Extract →
============
Wednesday, November 18, 2009

Wonder Woman (*1/2)

WONDER WOMAN
 

Wonder Woman is probably the single most problematic superhero to adapt into a motion picture, judging from the failed attempts to do so in the decades since Lynda Carter guided a generation of boys through puberty in the 1970's.  DC Animation's Wonder Woman drops headlong right into all of the pitfalls.  Of all the DC Universe animated features I've seen, this is the strangest. Wonder Woman opens with little explanation or context, in the midst of a bloody battle between the Amazons and the man-beast forces of Ares the god of war at some undetermined point in the past.  Then the Amazons are granted their own island paradise, where they live in isolation, festering in the man-hate their queen Hippolyta heaps onto her Amazons, especially her daughter Diana, formed from clay and given life from the gods. (Although her superpowers seem severely downgraded considering Wonder Woman's might is supposed to rival Superman's.) When pilot Steve Trevor crashes on Themyscira, Diana wins the right to escort him to Man's World and hunt down the escaped Ares. But where does her star spangled bathing suit costume come from? Where the hell did the invisible jet come from?  How does Diana know how to fly a plane?  She parks it in Central Park like it's the Klingon Bird of Prey in Star Trek IV.  When she starts interacting with people who aren't Amazons, whose bright idea was it to write Wonder Woman as if she's Dr. Temperance Brennan from Bones?  The producers might as well have gone all out and hired Emily Deschanel to voice Wonder Woman.  Keri Russell provides her best tough grrl growl voicing Wonder Woman, while Virginia Madsen robotically voices Hippolyta.  Nathan Fillion has the most fun as Steve Trevor.  He gets all of the humorous dialogue and sleazy (but apt) innuendo about the Amazons, who are shown frolicking nude in a grotto that Hugh Hefner himself may have built on Themyscira. (Is this cartoon for kids?)  Alfred Molina plays Dr. Otto Octav -- I mean, Ares. The movie is a slapdash headscratcher with some painful battle of the sexes arguments between Wonder Woman and Trevor. The wonder of Wonder Woman is not at all serviced.

The Prisoner


** SPOILERS **

After spending six hours in the Village, I walk away feeling that I quite liked it there.  The Prisoner was, at first, difficult and frustrating.  It's a challenging viewing experience; looking away from the screen for a few seconds meant missing any amount of jump cuts from either of the realities presented. Intercut happenings in the Village or in the world outside it demanded constant focus and attention.  It is an incessant flow of often bewildering visual and aural information (the soundtrack is one of the best I've ever heard on television).  The storytelling seemed murky and impenetrable at first, the characters cyphers speaking in riddles. But putting in the time immersed in the Village, the more reasonable and then occasionally fascinating it became.
============
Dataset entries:
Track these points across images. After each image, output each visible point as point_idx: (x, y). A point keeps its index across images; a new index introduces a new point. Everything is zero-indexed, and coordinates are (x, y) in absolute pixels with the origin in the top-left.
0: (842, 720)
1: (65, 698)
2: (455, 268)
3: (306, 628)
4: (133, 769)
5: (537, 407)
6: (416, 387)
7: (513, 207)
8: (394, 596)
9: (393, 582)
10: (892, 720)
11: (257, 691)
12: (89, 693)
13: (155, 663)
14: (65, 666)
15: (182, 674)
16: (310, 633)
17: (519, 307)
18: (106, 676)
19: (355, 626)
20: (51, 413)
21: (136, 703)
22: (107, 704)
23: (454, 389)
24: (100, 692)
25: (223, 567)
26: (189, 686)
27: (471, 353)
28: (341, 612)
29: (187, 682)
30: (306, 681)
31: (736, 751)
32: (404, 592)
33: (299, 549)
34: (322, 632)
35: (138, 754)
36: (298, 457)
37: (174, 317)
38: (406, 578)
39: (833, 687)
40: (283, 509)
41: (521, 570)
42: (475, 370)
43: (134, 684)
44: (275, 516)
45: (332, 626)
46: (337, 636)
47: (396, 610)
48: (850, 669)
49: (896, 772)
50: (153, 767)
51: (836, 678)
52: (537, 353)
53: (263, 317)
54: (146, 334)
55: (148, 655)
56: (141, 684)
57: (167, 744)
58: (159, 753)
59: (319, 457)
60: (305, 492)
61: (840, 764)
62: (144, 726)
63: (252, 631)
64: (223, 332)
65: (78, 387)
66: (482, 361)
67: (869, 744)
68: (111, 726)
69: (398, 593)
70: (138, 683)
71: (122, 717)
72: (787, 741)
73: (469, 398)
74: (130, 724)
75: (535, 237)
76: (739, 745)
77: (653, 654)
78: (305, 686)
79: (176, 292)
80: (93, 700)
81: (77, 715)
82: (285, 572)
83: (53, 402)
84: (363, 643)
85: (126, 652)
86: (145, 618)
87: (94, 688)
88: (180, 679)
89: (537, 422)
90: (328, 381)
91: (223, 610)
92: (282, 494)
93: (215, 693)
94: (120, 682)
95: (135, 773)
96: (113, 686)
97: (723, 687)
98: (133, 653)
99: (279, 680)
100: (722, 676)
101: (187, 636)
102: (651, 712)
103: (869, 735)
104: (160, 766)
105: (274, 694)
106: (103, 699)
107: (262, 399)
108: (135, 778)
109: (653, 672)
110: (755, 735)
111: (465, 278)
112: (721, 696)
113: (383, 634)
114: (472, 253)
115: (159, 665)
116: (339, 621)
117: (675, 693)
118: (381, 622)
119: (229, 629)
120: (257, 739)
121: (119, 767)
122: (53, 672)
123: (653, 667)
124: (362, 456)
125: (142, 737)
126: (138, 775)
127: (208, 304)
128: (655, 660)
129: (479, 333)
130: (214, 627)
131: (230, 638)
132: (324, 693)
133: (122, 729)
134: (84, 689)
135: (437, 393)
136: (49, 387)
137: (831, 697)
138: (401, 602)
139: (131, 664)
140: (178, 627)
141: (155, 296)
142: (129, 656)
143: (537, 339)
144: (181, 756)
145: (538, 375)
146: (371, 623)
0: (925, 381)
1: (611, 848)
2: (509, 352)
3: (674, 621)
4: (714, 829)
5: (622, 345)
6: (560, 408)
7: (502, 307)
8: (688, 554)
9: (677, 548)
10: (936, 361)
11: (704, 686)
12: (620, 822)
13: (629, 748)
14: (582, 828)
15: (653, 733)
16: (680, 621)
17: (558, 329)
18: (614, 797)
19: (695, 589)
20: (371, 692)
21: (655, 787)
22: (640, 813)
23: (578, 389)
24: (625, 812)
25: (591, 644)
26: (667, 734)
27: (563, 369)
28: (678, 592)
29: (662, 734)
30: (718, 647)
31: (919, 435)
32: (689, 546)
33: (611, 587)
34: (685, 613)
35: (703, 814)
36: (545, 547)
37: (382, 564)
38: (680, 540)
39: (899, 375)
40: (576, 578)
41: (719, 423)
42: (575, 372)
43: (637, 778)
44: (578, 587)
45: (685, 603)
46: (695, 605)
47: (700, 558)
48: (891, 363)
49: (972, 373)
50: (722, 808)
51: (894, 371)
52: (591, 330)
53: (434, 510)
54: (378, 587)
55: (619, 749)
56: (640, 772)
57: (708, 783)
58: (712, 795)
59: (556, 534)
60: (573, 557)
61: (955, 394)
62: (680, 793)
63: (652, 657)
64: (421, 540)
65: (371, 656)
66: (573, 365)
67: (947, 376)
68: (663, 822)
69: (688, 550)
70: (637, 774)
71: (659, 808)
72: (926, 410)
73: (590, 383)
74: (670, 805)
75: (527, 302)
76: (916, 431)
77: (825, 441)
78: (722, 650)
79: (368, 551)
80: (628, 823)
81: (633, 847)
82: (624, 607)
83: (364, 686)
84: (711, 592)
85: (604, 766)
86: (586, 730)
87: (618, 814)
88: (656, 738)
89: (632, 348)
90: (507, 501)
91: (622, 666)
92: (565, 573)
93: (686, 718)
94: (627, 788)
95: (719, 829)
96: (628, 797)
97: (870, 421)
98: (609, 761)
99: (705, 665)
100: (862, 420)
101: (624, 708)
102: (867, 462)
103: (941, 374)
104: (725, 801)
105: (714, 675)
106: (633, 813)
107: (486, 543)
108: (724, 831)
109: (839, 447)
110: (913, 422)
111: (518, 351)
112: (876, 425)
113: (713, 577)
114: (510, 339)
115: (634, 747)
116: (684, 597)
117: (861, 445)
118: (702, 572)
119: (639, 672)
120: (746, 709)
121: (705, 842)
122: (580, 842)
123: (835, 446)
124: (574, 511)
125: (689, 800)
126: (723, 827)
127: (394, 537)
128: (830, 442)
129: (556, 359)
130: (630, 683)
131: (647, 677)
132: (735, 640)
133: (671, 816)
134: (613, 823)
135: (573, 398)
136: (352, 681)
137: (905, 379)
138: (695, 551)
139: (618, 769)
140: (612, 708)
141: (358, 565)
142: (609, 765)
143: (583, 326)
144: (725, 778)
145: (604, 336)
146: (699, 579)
============
Task to carry out → Reproduce the blog post word for word from "After spending six" up to and including "fascinating it became.".

Written response →
After spending six hours in the Village, I walk away feeling that I quite liked it there.  The Prisoner was, at first, difficult and frustrating.  It's a challenging viewing experience; looking away from the screen for a few seconds meant missing any amount of jump cuts from either of the realities presented. Intercut happenings in the Village or in the world outside it demanded constant focus and attention.  It is an incessant flow of often bewildering visual and aural information (the soundtrack is one of the best I've ever heard on television).  The storytelling seemed murky and impenetrable at first, the characters cyphers speaking in riddles. But putting in the time immersed in the Village, the more reasonable and then occasionally fascinating it became.